**WORK TO BE COMPLETED:** Counting from the line that holds "en los Premios", return each line exactly, through and including the last line of the entries.

**MATERIALS PROVIDED:**
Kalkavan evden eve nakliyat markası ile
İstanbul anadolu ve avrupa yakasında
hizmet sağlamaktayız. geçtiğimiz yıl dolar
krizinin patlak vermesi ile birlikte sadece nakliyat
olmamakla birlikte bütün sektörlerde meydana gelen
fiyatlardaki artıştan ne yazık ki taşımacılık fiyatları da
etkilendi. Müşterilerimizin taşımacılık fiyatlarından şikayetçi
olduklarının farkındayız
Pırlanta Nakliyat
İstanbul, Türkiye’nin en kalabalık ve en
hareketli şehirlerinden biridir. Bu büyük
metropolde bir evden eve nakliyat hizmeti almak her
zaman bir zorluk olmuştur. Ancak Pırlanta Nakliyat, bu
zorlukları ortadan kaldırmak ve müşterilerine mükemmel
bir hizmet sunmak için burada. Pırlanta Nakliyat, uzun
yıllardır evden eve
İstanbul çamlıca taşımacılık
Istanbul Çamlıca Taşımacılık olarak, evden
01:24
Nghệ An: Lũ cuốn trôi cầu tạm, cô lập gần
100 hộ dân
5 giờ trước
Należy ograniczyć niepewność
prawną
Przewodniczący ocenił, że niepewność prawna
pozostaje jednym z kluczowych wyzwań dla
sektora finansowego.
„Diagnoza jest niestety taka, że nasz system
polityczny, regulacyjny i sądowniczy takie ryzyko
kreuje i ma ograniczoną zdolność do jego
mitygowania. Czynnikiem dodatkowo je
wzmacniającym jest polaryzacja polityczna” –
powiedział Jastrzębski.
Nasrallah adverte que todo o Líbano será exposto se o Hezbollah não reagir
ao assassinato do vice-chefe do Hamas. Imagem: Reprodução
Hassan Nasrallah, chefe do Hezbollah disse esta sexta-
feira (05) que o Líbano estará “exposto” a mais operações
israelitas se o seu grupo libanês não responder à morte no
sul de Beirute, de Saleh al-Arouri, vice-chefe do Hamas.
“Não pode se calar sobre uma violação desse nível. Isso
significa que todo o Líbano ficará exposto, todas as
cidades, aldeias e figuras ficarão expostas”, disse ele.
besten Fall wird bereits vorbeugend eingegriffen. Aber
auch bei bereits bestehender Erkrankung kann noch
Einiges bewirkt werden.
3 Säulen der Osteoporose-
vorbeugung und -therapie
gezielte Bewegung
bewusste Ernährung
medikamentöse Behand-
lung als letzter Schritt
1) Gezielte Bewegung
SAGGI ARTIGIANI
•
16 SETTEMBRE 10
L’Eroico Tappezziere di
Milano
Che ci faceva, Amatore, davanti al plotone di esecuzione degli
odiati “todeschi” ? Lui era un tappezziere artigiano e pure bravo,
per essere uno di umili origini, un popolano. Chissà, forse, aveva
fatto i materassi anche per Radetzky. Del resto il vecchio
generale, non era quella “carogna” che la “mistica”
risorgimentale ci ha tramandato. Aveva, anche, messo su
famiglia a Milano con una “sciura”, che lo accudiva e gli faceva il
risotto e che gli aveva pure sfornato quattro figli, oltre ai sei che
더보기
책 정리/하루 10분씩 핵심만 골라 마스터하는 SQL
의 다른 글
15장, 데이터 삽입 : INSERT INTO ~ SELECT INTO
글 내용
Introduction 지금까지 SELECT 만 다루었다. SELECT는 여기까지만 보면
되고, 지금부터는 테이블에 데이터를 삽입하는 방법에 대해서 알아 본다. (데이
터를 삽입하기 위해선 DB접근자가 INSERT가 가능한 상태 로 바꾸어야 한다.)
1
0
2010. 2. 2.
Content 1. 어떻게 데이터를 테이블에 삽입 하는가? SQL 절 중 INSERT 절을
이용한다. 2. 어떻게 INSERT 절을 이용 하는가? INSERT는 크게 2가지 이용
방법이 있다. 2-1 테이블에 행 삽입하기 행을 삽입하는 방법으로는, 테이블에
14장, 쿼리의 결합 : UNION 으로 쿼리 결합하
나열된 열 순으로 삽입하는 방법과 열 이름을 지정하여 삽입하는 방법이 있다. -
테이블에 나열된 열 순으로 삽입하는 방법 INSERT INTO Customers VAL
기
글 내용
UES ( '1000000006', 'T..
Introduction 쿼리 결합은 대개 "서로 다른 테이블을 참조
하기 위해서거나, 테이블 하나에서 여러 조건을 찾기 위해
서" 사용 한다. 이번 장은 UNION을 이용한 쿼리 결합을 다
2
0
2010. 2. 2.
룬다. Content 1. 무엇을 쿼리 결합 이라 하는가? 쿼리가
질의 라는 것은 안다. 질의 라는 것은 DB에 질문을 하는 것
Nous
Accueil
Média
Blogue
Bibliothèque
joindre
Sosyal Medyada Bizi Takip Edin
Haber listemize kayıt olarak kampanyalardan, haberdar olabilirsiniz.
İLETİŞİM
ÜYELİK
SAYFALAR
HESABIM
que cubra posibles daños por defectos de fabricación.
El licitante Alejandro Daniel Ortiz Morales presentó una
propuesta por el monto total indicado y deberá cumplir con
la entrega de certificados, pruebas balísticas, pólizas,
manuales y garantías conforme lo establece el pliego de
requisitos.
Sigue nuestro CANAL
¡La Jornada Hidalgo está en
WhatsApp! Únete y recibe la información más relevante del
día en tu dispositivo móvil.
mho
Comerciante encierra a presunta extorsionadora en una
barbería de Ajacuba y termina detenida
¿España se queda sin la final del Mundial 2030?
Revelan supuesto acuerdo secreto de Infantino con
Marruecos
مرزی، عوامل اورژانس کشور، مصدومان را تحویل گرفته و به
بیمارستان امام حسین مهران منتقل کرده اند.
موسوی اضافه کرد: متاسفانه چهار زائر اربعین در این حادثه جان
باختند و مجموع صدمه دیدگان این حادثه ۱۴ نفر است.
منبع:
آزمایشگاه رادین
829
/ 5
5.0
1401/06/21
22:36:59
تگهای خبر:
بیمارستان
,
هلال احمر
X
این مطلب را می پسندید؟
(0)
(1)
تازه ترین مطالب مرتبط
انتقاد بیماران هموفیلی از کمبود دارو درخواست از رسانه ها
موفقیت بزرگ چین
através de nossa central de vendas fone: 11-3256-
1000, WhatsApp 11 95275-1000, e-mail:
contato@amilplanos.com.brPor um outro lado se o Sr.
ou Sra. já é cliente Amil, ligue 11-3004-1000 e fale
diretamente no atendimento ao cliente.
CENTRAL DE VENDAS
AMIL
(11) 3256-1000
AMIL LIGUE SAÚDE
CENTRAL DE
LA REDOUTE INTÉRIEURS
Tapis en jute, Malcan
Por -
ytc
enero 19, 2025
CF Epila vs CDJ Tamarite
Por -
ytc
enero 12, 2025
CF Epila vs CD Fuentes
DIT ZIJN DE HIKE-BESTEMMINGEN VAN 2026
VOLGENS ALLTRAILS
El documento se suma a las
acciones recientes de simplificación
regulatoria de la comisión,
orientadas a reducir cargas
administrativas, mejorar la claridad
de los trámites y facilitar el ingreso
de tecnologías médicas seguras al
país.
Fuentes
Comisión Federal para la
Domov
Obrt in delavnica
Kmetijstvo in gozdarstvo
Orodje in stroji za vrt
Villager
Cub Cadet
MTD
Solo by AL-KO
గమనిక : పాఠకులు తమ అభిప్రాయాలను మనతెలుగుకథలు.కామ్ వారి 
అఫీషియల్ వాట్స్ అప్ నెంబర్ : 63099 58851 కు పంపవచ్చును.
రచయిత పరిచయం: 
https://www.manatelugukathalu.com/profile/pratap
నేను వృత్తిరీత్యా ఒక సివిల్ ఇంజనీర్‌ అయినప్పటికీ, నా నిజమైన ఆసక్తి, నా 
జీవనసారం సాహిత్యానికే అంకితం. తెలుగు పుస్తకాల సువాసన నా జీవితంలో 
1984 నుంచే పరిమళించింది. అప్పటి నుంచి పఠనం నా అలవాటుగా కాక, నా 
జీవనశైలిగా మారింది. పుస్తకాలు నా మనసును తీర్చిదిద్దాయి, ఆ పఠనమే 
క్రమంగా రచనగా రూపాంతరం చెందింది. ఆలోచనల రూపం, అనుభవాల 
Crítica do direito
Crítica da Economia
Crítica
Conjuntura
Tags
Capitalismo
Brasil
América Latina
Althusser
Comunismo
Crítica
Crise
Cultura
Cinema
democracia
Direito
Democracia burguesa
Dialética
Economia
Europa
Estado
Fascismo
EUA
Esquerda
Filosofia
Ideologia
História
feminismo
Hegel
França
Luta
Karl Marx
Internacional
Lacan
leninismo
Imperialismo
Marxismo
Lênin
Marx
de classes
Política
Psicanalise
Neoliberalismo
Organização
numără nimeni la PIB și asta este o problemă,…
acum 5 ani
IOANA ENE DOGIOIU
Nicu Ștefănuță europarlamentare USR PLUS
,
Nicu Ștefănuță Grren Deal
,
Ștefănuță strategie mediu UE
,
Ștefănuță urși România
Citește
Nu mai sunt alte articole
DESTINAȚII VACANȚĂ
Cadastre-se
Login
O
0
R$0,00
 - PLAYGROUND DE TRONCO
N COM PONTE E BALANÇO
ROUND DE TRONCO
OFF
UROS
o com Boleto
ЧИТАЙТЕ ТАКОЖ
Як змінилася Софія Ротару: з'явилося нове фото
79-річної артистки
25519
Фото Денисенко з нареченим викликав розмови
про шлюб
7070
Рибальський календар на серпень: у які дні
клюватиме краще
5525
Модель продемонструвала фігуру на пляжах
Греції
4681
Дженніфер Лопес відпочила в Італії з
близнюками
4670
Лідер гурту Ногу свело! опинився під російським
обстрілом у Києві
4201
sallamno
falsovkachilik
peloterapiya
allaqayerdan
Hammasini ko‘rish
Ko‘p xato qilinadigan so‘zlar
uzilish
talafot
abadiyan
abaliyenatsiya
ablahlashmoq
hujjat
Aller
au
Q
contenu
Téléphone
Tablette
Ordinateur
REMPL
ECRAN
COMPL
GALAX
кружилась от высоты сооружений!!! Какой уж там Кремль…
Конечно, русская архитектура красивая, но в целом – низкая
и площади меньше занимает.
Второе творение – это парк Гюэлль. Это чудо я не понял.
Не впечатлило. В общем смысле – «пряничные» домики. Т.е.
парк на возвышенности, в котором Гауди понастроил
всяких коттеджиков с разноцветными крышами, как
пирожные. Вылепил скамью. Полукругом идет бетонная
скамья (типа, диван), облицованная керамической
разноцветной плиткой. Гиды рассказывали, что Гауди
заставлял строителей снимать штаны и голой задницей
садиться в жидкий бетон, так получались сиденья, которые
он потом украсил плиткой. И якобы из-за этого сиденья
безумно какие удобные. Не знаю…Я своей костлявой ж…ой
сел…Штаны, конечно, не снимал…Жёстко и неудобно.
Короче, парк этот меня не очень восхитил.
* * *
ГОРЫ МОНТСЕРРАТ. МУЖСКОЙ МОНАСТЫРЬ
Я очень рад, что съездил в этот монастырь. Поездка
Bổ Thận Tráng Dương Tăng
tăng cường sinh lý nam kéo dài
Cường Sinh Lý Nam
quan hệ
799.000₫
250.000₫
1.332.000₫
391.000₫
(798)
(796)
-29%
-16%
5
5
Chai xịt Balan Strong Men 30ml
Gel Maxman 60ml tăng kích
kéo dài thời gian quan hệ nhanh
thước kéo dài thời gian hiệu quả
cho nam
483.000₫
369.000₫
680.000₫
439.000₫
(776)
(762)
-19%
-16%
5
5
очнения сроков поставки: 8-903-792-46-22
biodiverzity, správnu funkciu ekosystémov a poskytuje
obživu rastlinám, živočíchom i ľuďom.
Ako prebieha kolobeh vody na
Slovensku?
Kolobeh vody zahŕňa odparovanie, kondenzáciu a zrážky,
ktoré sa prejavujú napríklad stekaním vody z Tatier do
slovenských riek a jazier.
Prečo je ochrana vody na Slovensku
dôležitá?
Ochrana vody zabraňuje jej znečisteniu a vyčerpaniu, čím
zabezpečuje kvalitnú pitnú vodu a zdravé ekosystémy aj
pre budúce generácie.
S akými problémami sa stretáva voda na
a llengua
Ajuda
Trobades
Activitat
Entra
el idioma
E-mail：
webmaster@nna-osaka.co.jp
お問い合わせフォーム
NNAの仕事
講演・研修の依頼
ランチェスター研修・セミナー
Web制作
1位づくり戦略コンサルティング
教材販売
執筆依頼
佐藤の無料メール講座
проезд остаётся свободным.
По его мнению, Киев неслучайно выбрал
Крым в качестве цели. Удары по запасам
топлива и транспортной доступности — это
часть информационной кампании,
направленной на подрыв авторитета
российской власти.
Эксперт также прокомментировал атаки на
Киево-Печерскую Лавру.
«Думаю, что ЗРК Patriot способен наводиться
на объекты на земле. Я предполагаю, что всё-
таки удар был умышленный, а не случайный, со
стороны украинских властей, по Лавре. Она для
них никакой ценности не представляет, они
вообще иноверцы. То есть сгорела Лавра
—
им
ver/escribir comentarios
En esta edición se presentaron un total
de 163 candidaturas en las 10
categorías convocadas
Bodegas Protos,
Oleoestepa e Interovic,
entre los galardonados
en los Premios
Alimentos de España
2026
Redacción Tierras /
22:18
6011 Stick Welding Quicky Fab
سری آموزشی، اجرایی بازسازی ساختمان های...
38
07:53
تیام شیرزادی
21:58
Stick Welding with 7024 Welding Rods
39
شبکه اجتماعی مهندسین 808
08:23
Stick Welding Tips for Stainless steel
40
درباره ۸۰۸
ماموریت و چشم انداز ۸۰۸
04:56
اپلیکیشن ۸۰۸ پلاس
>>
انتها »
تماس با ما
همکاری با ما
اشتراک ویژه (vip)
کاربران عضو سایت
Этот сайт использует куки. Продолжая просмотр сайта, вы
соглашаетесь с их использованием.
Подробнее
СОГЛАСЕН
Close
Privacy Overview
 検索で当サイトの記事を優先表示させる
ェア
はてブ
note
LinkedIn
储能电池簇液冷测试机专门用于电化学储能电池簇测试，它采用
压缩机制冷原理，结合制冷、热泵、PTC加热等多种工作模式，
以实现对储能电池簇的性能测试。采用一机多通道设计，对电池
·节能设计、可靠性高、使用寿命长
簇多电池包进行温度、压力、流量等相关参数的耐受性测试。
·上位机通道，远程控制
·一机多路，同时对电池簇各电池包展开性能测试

**RESPONSE AREA:**
en los Premios
Alimentos de España
2026
Redacción Tierras /
22:18
6011 Stick Welding Quicky Fab
سری آموزشی، اجرایی بازسازی ساختمان های...
38
07:53
تیام شیرزادی
21:58
Stick Welding with 7024 Welding Rods
39
شبکه اجتماعی مهندسین 808
08:23
Stick Welding Tips for Stainless steel
40
درباره ۸۰۸
ماموریت و چشم انداز ۸۰۸
04:56
اپلیکیشن ۸۰۸ پلاس
>>
انتها »
تماس با ما
همکاری با ما
اشتراک ویژه (vip)
کاربران عضو سایت
Этот сайт использует куки. Продолжая просмотр сайта, вы
соглашаетесь с их использованием.
Подробнее
СОГЛАСЕН
Close
Privacy Overview
 検索で当サイトの記事を優先表示させる
ェア
はてブ
note
LinkedIn
储能电池簇液冷测试机专门用于电化学储能电池簇测试，它采用
压缩机制冷原理，结合制冷、热泵、PTC加热等多种工作模式，
以实现对储能电池簇的性能测试。采用一机多通道设计，对电池
·节能设计、可靠性高、使用寿命长
簇多电池包进行温度、压力、流量等相关参数的耐受性测试。
·上位机通道，远程控制
·一机多路，同时对电池簇各电池包展开性能测试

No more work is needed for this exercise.